(Aim of the exercise):
Would you copy out only the lines from the one with "the Defense Innovation Unit (DIU) are" to the end of the records, exactly as they stand?

-- Records supplied follows --

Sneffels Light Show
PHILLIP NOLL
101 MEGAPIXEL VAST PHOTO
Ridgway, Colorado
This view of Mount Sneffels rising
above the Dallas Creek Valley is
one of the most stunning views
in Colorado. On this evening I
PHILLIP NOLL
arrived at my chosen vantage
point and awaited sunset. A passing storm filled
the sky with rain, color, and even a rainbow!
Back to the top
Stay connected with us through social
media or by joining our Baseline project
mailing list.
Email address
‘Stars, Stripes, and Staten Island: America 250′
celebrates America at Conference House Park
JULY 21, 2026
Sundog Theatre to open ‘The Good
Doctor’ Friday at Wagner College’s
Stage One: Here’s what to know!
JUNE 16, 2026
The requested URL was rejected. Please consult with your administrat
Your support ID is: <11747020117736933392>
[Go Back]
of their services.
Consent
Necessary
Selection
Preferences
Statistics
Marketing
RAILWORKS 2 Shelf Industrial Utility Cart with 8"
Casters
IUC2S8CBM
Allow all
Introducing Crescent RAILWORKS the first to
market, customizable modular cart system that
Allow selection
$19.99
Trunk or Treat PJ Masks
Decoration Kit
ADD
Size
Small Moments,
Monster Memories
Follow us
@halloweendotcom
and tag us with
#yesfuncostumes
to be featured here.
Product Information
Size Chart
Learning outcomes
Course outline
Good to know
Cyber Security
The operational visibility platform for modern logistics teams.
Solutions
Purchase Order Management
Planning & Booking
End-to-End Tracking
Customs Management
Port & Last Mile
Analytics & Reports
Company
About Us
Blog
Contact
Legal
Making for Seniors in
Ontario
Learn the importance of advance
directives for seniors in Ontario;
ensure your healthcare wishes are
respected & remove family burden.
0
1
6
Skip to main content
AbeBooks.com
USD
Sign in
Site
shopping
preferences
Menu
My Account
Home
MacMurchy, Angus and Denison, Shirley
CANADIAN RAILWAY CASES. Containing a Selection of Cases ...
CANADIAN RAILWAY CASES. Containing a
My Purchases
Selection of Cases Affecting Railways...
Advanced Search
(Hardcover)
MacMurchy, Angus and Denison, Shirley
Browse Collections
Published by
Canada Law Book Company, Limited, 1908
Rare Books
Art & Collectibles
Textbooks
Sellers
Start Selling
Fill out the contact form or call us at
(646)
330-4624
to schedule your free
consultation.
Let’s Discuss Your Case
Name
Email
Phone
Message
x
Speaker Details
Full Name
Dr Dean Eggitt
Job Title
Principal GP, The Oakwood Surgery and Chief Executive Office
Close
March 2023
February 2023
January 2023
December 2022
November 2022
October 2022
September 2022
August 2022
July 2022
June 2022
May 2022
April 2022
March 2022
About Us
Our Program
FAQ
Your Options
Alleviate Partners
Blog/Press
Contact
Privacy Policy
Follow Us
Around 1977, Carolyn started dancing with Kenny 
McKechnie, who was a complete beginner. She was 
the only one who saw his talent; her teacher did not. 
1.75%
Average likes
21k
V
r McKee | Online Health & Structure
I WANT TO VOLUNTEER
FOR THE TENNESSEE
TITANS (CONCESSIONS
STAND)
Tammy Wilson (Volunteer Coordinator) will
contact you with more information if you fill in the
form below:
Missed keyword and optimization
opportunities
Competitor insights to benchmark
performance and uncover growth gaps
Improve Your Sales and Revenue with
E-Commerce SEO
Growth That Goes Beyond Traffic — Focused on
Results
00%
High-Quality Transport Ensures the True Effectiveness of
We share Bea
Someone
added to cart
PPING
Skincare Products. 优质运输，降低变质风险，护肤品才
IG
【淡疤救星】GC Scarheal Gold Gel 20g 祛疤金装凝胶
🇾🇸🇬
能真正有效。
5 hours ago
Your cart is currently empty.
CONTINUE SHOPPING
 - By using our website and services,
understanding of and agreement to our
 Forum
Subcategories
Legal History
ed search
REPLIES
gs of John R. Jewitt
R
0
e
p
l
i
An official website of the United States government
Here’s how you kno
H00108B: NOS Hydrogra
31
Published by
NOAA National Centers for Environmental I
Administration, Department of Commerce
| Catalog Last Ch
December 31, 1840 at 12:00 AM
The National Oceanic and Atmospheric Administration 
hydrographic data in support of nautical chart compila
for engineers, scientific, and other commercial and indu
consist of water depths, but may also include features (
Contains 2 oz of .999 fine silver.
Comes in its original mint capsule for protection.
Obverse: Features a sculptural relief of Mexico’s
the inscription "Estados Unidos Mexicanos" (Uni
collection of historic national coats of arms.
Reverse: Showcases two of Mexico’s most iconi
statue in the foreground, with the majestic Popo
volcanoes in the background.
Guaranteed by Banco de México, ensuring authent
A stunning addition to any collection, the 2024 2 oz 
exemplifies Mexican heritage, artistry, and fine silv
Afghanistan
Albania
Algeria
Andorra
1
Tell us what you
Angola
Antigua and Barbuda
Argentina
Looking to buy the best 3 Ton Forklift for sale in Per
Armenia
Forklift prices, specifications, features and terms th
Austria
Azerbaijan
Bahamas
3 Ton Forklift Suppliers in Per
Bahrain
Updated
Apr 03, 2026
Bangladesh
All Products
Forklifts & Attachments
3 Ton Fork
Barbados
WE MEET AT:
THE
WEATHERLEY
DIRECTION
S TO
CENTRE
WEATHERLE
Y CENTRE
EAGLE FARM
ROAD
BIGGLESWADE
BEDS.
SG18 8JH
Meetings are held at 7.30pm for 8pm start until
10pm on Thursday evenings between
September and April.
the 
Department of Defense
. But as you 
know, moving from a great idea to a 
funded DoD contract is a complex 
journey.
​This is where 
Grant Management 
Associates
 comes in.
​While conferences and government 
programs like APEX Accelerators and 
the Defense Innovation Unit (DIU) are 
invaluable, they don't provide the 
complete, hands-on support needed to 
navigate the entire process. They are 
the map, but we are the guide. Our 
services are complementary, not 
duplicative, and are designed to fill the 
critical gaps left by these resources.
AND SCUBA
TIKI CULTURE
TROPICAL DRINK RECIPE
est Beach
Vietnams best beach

-- Records supplied concluded --

(Task answer):
the Defense Innovation Unit (DIU) are 
invaluable, they don't provide the 
complete, hands-on support needed to 
navigate the entire process. They are 
the map, but we are the guide. Our 
services are complementary, not 
duplicative, and are designed to fill the 
critical gaps left by these resources.
AND SCUBA
TIKI CULTURE
TROPICAL DRINK RECIPE
est Beach
Vietnams best beach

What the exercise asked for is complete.